WORK ORDER
Beginning with the line that contains "CgmLoadOptions", return every line down to the last one in the material below, exactly and with no others.

SUPPLIED ENTRIES

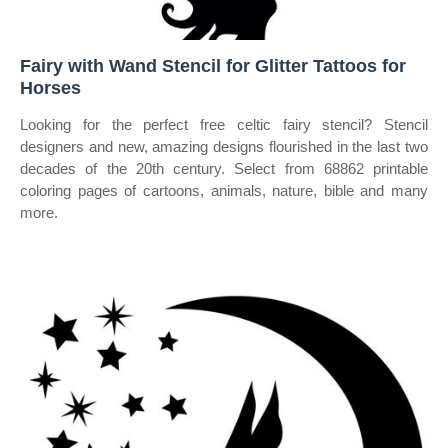
Fairy with Wand Stencil for Glitter Tattoos for
Horses
Looking for the perfect free celtic fairy stencil? Stencil
designers and new, amazing designs flourished in the last two
decades of the 20th century. Select from 68862 printable
coloring pages of cartoons, animals, nature, bible and many
more.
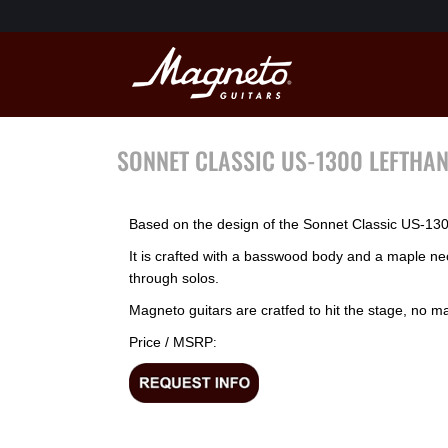
SONNET CLASSIC US-1300 LEFTHA
Based on the design of the Sonnet Classic US-1300,
It is crafted with a basswood body and a maple n
through solos.
Magneto guitars are cratfed to hit the stage, no mat
Price / MSRP
:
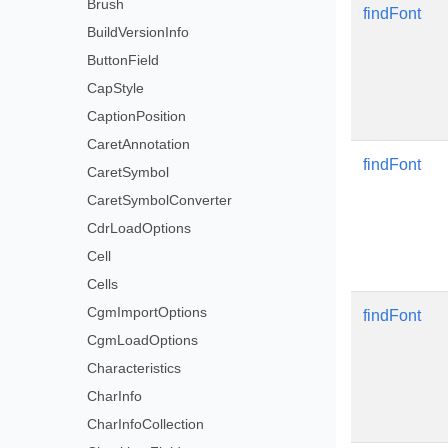
Brush
findFont
BuildVersionInfo
ButtonField
CapStyle
CaptionPosition
CaretAnnotation
findFont
CaretSymbol
CaretSymbolConverter
CdrLoadOptions
Cell
Cells
CgmImportOptions
findFont
CgmLoadOptions
Characteristics
CharInfo
CharInfoCollection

TASK SOLUTION
CgmLoadOptions
Characteristics
CharInfo
CharInfoCollection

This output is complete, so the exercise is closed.